Но вот показался бабу с орехами и изюмом и стал бросать их пригоршнями в обезьян: тут у нас с ними началась потеха. Обезьяны стрекотали и дрались, мы глядели на них и смеялись, как вдруг, совершенно для нас неожиданно, со стороны площади поднялся такой ужасный необъяснимый вой, что мне показалось, будто там сорвался с цепи целый десяток тигров… Возгласы толпы, мычание быков, рев слонов, все это сливалось в один глухой, протяжный гул. Он приближался к нам, с каждою секундой становясь яснее и громче, и я было уже собиралась последовать примеру макашек, которые со страху мигом улетучились, когда Ананда-Свами разом отвлек мое внимание от неизвестной мне опасности и приковал его к себе… Глядя на него широко раскрытыми глазами, я, должно быть, представляла картину такого испуганного удивления, что бабу, сам не понимая еще причины его, бросился вперед загораживать меня своею тонкой фигуркой, а Нараян, схватив какое-то полено, стал возле меня в позе гладиатора. Так мы стояли все трое в течение нескольких секунд, не произнося ни слова, окаменелые от изумления.
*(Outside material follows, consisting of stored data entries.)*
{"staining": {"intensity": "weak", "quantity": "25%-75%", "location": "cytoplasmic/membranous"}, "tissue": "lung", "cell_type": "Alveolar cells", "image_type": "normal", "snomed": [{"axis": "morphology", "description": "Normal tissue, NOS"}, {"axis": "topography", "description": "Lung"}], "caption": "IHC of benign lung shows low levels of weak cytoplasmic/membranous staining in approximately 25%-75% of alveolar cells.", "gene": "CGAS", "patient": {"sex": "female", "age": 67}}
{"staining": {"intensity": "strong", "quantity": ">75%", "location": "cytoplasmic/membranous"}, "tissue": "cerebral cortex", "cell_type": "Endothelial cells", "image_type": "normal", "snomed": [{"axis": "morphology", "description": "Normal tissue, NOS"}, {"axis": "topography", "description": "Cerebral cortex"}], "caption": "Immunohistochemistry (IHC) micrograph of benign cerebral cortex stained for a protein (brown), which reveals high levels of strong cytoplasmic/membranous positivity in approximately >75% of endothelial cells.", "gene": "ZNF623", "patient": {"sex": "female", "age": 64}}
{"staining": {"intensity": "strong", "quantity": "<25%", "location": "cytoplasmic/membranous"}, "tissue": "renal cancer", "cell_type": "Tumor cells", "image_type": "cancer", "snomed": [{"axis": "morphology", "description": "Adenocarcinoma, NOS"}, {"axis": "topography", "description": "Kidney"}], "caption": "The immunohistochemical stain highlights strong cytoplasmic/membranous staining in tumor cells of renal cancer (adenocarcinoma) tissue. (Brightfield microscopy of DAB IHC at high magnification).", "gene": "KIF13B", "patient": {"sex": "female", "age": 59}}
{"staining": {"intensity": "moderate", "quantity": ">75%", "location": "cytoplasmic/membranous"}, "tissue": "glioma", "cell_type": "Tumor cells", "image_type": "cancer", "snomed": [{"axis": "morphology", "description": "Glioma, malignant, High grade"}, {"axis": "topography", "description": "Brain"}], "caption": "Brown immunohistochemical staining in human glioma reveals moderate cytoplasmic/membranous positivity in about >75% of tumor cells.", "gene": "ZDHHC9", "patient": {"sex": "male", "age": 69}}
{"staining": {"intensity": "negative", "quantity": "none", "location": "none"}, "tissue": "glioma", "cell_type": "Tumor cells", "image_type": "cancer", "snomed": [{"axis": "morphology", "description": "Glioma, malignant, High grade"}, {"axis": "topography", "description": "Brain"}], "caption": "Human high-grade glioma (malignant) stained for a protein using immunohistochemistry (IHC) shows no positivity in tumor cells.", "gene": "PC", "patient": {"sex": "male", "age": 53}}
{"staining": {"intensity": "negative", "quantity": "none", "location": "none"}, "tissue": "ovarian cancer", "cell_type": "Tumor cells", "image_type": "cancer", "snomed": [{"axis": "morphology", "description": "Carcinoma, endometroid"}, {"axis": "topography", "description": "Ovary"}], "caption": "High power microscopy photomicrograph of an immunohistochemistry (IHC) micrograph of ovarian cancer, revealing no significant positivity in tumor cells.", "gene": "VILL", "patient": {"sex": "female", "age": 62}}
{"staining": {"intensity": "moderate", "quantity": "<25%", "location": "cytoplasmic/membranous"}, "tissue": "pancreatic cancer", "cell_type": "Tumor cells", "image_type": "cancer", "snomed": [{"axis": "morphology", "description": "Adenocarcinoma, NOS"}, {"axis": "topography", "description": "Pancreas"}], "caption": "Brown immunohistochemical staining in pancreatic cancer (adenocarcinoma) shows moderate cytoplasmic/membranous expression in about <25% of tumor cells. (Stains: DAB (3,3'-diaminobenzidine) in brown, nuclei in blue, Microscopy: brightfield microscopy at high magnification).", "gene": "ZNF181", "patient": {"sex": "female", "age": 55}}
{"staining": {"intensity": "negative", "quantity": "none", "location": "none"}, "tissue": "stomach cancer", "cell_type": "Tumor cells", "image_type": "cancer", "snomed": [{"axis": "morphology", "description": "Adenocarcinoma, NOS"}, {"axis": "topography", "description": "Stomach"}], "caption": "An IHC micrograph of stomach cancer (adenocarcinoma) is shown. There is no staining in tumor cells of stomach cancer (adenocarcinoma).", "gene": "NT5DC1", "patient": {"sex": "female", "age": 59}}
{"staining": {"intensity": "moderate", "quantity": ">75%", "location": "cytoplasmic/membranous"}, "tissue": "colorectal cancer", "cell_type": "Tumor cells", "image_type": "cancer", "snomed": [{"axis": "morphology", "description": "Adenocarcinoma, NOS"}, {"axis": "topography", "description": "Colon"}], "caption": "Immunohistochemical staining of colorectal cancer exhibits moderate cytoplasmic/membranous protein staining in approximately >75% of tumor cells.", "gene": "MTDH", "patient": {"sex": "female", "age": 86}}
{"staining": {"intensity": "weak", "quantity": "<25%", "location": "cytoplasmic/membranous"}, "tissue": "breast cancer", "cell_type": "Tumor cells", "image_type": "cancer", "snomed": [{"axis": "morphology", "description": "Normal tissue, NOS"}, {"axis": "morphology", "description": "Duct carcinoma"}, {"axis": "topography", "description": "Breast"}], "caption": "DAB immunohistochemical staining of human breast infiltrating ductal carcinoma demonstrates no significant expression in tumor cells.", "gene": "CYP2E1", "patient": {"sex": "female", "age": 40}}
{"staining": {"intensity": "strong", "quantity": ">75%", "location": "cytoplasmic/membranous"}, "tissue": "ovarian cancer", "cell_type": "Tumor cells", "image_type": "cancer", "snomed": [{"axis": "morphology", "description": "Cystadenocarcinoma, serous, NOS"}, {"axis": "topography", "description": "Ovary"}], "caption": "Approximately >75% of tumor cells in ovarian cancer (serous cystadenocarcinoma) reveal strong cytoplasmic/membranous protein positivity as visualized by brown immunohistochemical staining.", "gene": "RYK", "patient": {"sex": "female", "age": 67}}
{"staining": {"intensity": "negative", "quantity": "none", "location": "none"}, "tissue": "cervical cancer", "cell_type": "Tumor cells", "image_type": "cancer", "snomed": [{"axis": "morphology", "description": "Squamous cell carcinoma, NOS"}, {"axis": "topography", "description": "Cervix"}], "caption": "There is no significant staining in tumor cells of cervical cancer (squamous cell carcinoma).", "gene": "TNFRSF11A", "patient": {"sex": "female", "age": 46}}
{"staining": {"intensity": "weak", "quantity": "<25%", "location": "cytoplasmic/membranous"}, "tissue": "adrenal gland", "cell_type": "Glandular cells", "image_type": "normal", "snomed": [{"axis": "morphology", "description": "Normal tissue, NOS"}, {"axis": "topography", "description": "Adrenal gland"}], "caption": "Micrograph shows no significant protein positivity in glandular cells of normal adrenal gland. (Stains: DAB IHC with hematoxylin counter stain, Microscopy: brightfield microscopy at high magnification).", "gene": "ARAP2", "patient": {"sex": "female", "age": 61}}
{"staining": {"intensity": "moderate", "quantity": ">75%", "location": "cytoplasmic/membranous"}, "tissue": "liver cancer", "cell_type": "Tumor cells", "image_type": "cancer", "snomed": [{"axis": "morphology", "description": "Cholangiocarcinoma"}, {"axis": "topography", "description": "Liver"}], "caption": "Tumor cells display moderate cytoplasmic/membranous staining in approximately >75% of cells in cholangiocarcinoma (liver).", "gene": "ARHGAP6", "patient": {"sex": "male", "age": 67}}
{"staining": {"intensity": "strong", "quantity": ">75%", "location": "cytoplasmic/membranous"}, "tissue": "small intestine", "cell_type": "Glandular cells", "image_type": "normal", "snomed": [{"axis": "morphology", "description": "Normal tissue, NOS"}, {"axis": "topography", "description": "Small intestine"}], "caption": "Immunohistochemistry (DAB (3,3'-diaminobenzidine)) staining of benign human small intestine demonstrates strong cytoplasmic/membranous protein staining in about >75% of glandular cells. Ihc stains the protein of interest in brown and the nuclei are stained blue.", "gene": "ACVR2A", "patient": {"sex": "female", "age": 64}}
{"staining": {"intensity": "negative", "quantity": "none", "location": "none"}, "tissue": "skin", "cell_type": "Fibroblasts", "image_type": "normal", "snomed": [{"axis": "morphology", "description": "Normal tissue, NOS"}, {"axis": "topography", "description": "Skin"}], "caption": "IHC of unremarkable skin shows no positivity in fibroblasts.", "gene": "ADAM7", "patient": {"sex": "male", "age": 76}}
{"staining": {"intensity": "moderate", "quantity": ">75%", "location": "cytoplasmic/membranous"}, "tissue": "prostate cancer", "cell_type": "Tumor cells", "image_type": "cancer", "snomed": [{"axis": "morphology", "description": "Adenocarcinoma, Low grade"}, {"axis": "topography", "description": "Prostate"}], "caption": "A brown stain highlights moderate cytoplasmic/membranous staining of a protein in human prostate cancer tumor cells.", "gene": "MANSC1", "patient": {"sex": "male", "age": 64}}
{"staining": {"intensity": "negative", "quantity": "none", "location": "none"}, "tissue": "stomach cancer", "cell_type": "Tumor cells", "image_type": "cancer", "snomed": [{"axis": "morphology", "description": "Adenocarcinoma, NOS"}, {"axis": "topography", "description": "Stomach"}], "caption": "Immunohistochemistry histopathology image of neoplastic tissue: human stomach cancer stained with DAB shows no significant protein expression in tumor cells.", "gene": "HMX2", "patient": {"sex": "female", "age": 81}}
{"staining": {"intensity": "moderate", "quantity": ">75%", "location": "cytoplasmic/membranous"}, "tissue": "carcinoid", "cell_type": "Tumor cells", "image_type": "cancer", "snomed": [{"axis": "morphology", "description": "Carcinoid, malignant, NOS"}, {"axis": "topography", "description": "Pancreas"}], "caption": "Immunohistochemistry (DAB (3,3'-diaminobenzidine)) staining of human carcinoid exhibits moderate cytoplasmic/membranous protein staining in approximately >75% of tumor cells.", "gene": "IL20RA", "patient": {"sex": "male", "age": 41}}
Чт`o же случилось? Для всякого, не наблюдавшего за аскетом, как то делала я с утра до поздней ночи в течение трех суток, ничего такого, что бы показалось уж из рук вон странным. Услыхав рев, Ананда-Свами, обыкновенно так медленно и плавно двигавшийся словно на заведенных пружинах, вдруг преобразился. Во мгновение ока, одним, сделавшим бы честь любому акробату, прыжком, он очутился на конце переулка.
Раздалось еще несколько слабых мычаний, а затем целая толпа браминов наводнила переулок и среди них полковник… но в каком виде, силы небесные!
Он потерял шляпу и, по-видимому, очки. Белоснежное пальто и панталоны превратились от покрывавшего их навоза и пыли в нечто невообразимое, в тряпки, покрытые пятнами и прилипшими к ним кусками столь излюбленного лондонскими эстетами цвета гнилой зелени, с коричневыми тенями нюхательного табака. Лицо его было краснее спелой вишни, волосы растрепались, а в бороде торчали куски соломы и сена… Он казался очень сконфуженным.
– Я советовал полковнику не подходить к священным коровам, но он не послушался, – кричал, объясняя, Мульджи.
– Черт их побери, ваших священных коров! – огрызался наш президент. – Я хотел их покормить хлебом и пряниками, а они стали ко мне лезть… голов десять. Я от них, а они ко мне… мотнет головой, подбросит хвостом вверх, да и норовит мордой в карман… Мотнет, да и лезет с ужаснейшим мычанием… оглушили меня… Ну, я и упал… поскользнулся и… упал!..
– Еще бы, когда у вас салиграм под рубашкой; ведь говорил же вам Ананда-джи, [278] предупреждал: берегитесь, не подходите к коровам!..
278
Джи – учтивое прилагательное, вроде «почтенного», только ставится после имени.